-------- DATA FOR REVIEW --------

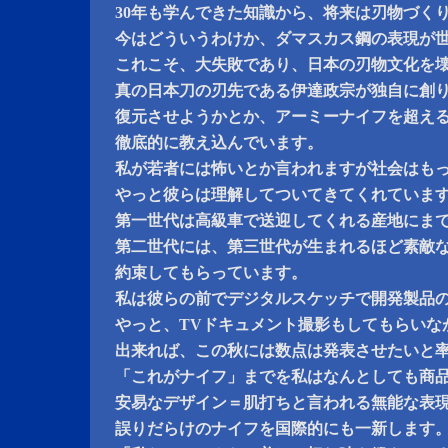
30年も学んできた知識から、将来は刃物づく
今はどういうわけか、ダマスカス鋼の表現が
これこそ、大失敗であり、日本の刃物文化を
真の日本刀の刃先である伊達政宗が独自に創
復元させようかとか、アーミーナイフを超え
徹底的に教え込んでいます。
私が若者には怖いとか言われますが社会はも
やっと彼らは理解してついてきてくれていま
第一世代は高級車で送迎してくれる産地にま
第二世代には、第三世代が生まれるほど素敵
約束してもらっています。
私は彼らの前でデジタルスケッチで開発製品
やっと、TVドキュメント撮影もしてもらいな
出来れば、この秋には数点は発表させたいと
「これがナイフ」までを私はなんとしても商
安易なデザイン＝肌打ちと言われる無能な表
誤りだらけのナイフを国際的にも一新します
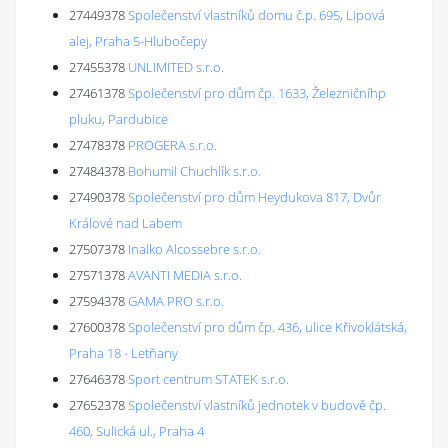
27449378
Společenství vlastníků domu č.p. 695, Lipová
alej, Praha 5-Hlubočepy
27455378
UNLIMITED s.r.o.
27461378
Společenství pro dům čp. 1633, Železničníhp
pluku, Pardubice
27478378
PROGERA s.r.o.
27484378
Bohumil Chuchlík s.r.o.
27490378
Společenství pro dům Heydukova 817, Dvůr
Králové nad Labem
27507378
Inalko Alcossebre s.r.o.
27571378
AVANTI MEDIA s.r.o.
27594378
GAMA PRO s.r.o.
27600378
Společenství pro dům čp. 436, ulice Křivoklátská,
Praha 18 - Letňany
27646378
Sport centrum STATEK s.r.o.
27652378
Společenství vlastníků jednotek v budově čp.
460, Sulická ul., Praha 4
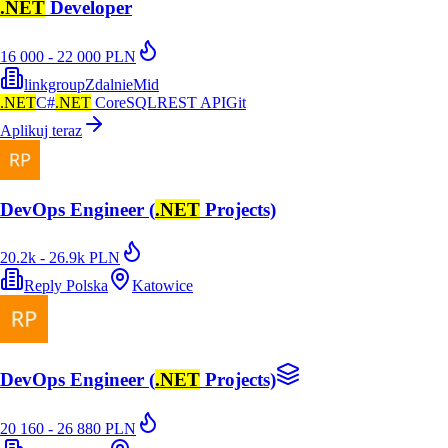
.NET
Developer
16 000 - 22 000 PLN
linkgroup
Zdalnie
Mid
.NET
C#
.NET
Core
SQL
REST API
Git
Aplikuj teraz
DevOps Engineer (
.NET
Projects)
20.2k - 26.9k PLN
Reply Polska
Katowice
DevOps Engineer (
.NET
Projects)
20 160 - 26 880 PLN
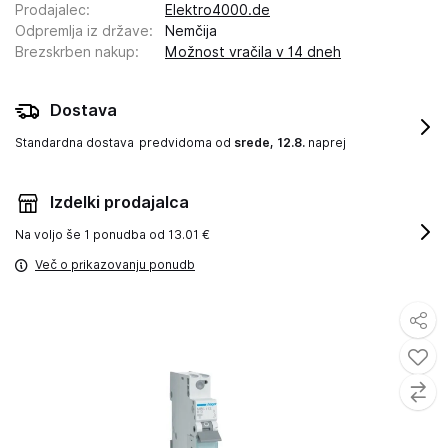
Prodajalec
:
Elektro4000.de
Odpremlja iz države
:
Nemčija
Brezskrben nakup
:
Možnost vračila v 14 dneh
Dostava
Standardna dostava
predvidoma od
srede, 12.8.
naprej
Izdelki prodajalca
Na voljo še
1 ponudba od 13.01 €
Več o prikazovanju ponudb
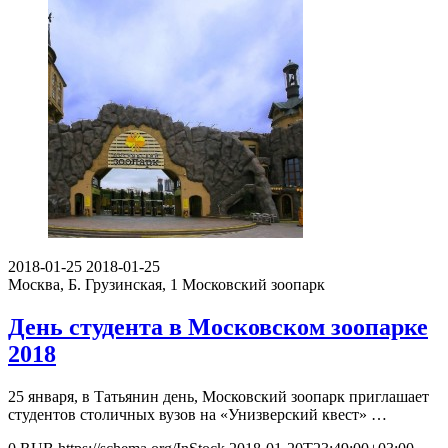
2018-01-25
2018-01-25
Москва, Б. Грузинская, 1
Московский зоопарк
День студента в Московском зоопарке
2018
25 января, в Татьянин день, Московский зоопарк приглашает
студентов столичных вузов на «Унизверский квест» …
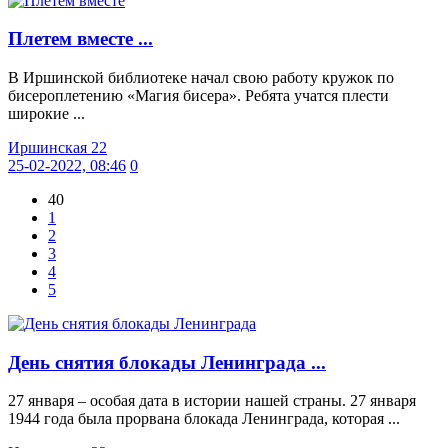
Плетем вместе ...
В Иршинской библиотеке начал свою работу кружок по
бисероплетению «Магия бисера». Ребята учатся плести
широкие ...
Иршинская 22
25-02-2022, 08:46
0
40
1
2
3
4
5
День снятия блокады Ленинграда ...
27 января – особая дата в истории нашей страны. 27 января
1944 года была прорвана блокада Ленинграда, которая ...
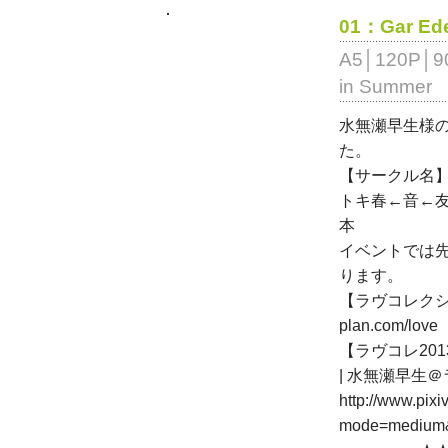
01：Gar Ed
A5│120P│
in Summ
水無瀬早生様
た。
【サークル名】In
トキ春←音←友
本
イベントでは
ります。
【ラヴコレクション2
plan.com/love
【ラヴコレ20
| 水無瀬早生＠ラ
http://www.pixi
mode=medium&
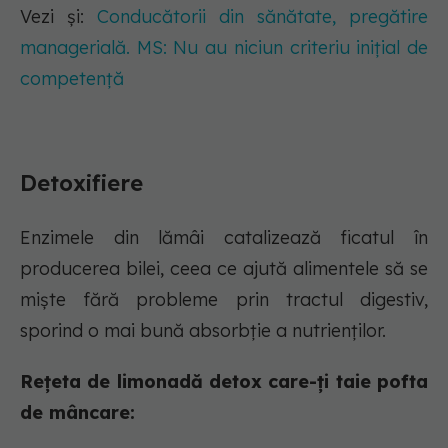
Vezi și:
Conducătorii din sănătate, pregătire
managerială. MS: Nu au niciun criteriu inițial de
competență
Detoxifiere
Enzimele din lămâi catalizează ficatul în
producerea bilei, ceea ce ajută alimentele să se
miște fără probleme prin tractul digestiv,
sporind o mai bună absorbție a nutrienților.
Rețeta de limonadă detox care-ți taie pofta
de mâncare:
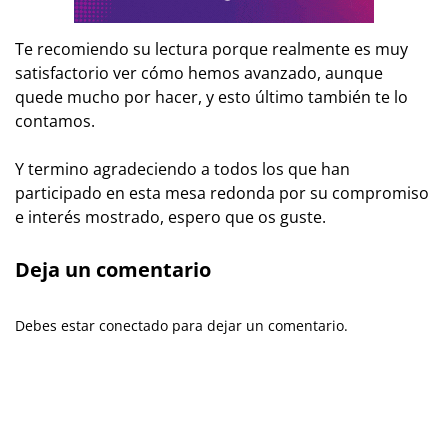
Te recomiendo su lectura porque realmente es muy
satisfactorio ver cómo hemos avanzado, aunque
quede mucho por hacer, y esto último también te lo
contamos.
Y termino agradeciendo a todos los que han
participado en esta mesa redonda por su compromiso
e interés mostrado, espero que os guste.
Deja un comentario
Debes estar conectado para dejar un comentario.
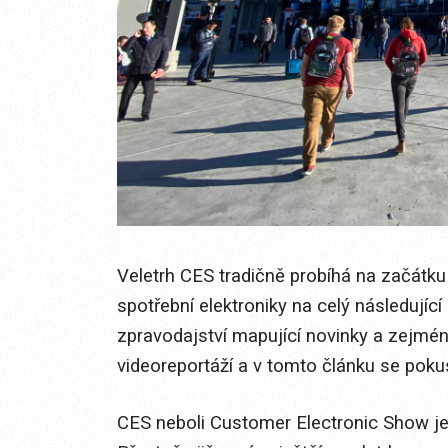
Veletrh CES tradičně probíhá na začátku
spotřební elektroniky na celý následující 
zpravodajství mapující novinky a zejmén
videoreportáží a v tomto článku se pok
CES neboli Customer Electronic Show je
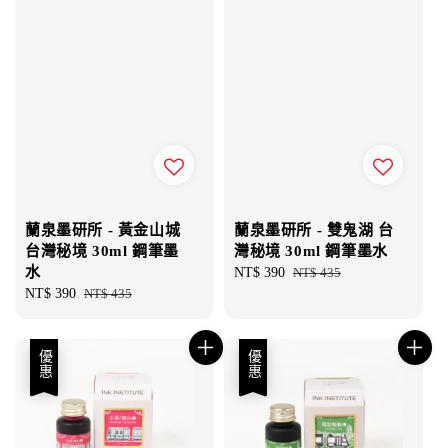
蘭泉墨研所 - 黃金山城
蘭泉墨研所 - 雙鬼湖 台
台灣秘境 30ml 鋼筆墨
灣秘境 30ml 鋼筆墨水
水
Sale
NT$ 390
Regular
NT$ 435
Sale
NT$ 390
Regular
NT$ 435
price
price
price
price
優惠
優惠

--------

■ **PROBLEM TO SOLVE**: Starting at the beginning of the rows and ending at the line that contains "誤りだらけのナイフを国際的にも一新します", including both ends, recast the text as a JSON list of strings with one string per line and no blank lines. Leave the pictures out of the answer.

■ **OUTPUT OF THE EXERCISE**:
[
  "30年も学んできた知識から、将来は刃物づく",
  "今はどういうわけか、ダマスカス鋼の表現が",
  "これこそ、大失敗であり、日本の刃物文化を",
  "真の日本刀の刃先である伊達政宗が独自に創",
  "復元させようかとか、アーミーナイフを超え",
  "徹底的に教え込んでいます。",
  "私が若者には怖いとか言われますが社会はも",
  "やっと彼らは理解してついてきてくれていま",
  "第一世代は高級車で送迎してくれる産地にま",
  "第二世代には、第三世代が生まれるほど素敵",
  "約束してもらっています。",
  "私は彼らの前でデジタルスケッチで開発製品",
  "やっと、TVドキュメント撮影もしてもらいな",
  "出来れば、この秋には数点は発表させたいと",
  "「これがナイフ」までを私はなんとしても商",
  "安易なデザイン＝肌打ちと言われる無能な表",
  "誤りだらけのナイフを国際的にも一新します"
]